Los ministerios de Industria, Turismo y Comercio y de Medio Ambiente y Medio Rural y Marino (MARM) serán los encargados de realizar antes del 1 de mayo de 2012, en colaboración con las comunidades autónomas, un inventario de residuos mineros clausurados y abandonados.

En la actualidad, según el inventario existente que data de 2002, existen 674 balsas de residuos mineros, que se distribuyen de la siguiente manera: Andalucía, 125; Aragón, 3; Asturias, 6; Cantabria, 46; Castilla-La Mancha, 22; Castilla y León, 228; Cataluña, 10; Extremadura, 22; Galicia, 43; Comunidad de Madrid, 4; Región de Murcia, 86; País Vasco, 41; La Rioja, 1; Comunidad Valenciana, 17; y Navarra, 20 balsas.

No obstante, en el informe final «Depósitos de Lodos en los procesos de tratamiento de industrias extractivas», realizado a raíz de ese inventario, incluye nuevas estructuras no contempladas en el anterior del Instituto Geológico y Minero de España (IGME), y que eleva el número de estas estructuras (balsas y presas) a 988 frente a las 674 de las estructuras con ficha.

Estas nuevas actualizaciones elevan estas estructuras en las distintas comunidades autónomas 126 en Andalucía; reduce a 1 estructura en Aragón; 25 en Asturias; 50 en Cantabria; 37 en Castilla-La Mancha; 451 en Castilla y León; 12 en Cataluña; 30 en Extremadura; 44 en Galicia; 34 en la Comunidad de Madrid; 84 en Región de Murcia; 43 en el País Vasco; 36 en Comunidad Valenciana; 14 en Navarra; y se mantiene 1 en La Rioja.
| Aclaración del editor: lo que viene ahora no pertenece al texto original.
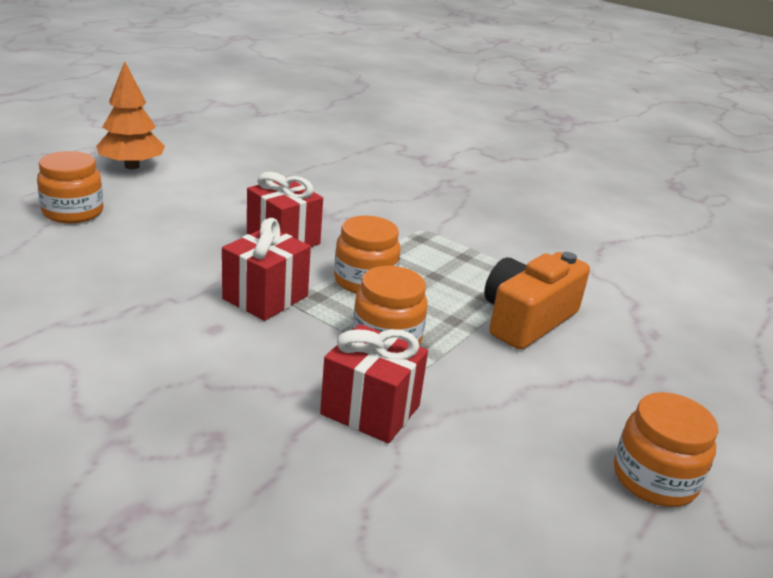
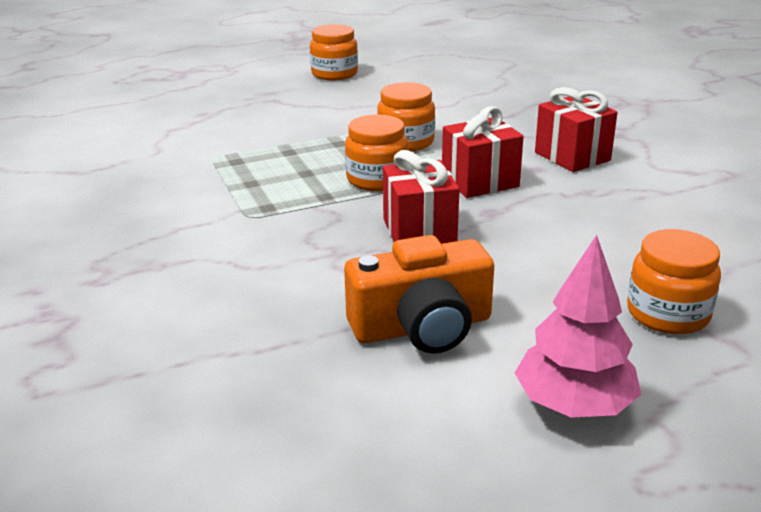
camera: 145 degrees left, 0 degrees up
(132, 166) = (574, 405): orange tree -> pink tree
(370, 410) = (457, 115): red gift -> red gift (572, 156)
(526, 319) = (280, 134): orange camera -> orange camera (422, 327)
Según ha confirmado a Europa Press el ingeniero experto en Minería y medio ambiente del Instituto Geológico y Minero (IGME) Lucas Vadillo, este organismo está realizando, en colaboración con el MARM, una metodología para ese inventario y una metodología para el cálculo de la evaluación del riesgo.

Así, ha apuntado que de acuerdo a la normativa sobre gestión de residuos de industrias extractivas y de protección y rehabilitación del espacio afectado por industrias mineras, «antes del 1 de mayo de 2012» estos departamentos deberán concluir un inventario de residuos mineros, «incluidos los abandonados», que tengan un impacto medioambiental «grave» o que puedan convertirse a medio o corto plazo en una amenaza grave para la salud o seguridad de las personas y bienes, o para el medio ambiente». Este inventario, además, deberá ser actualizado «periódicamente».

Asimismo, Vadillo estima que las instalaciones de este tipo posteriores al año 2000 se acogen al reglamento general de seguridad de industrias mineras, que recoge la construcción de balsas de lodos y presas mineras, así como la monitorización de las clausuradas.

En su opinión, «lo peligroso son las presas», que tiene un dique por encima del terreno. En ese sentido, ha apuntado que existen en Río Tinto, y otras más, y que en la provincia de Huelva «hay bastantes». La de Aznalcollar, que sufrió un accidente en 1998 también era una presa.

Por otro lado, ha añadido que también en Murcia, Cantabria y San Ciprián de Alcoa (Lugo) hay otras presas, algunas de las cuales tienen «más de 50 metros de altura». «Estas son las que presentan problemas como en su día, Aznalcollar», ha apostillado.

En todo caso, considera que desde el año 2000 cuentan con «mucho seguimiento y están sujetas a monitorización» por lo que, desde entonces es, a su juicio, «complicado que haya algún colapso de dique» en España.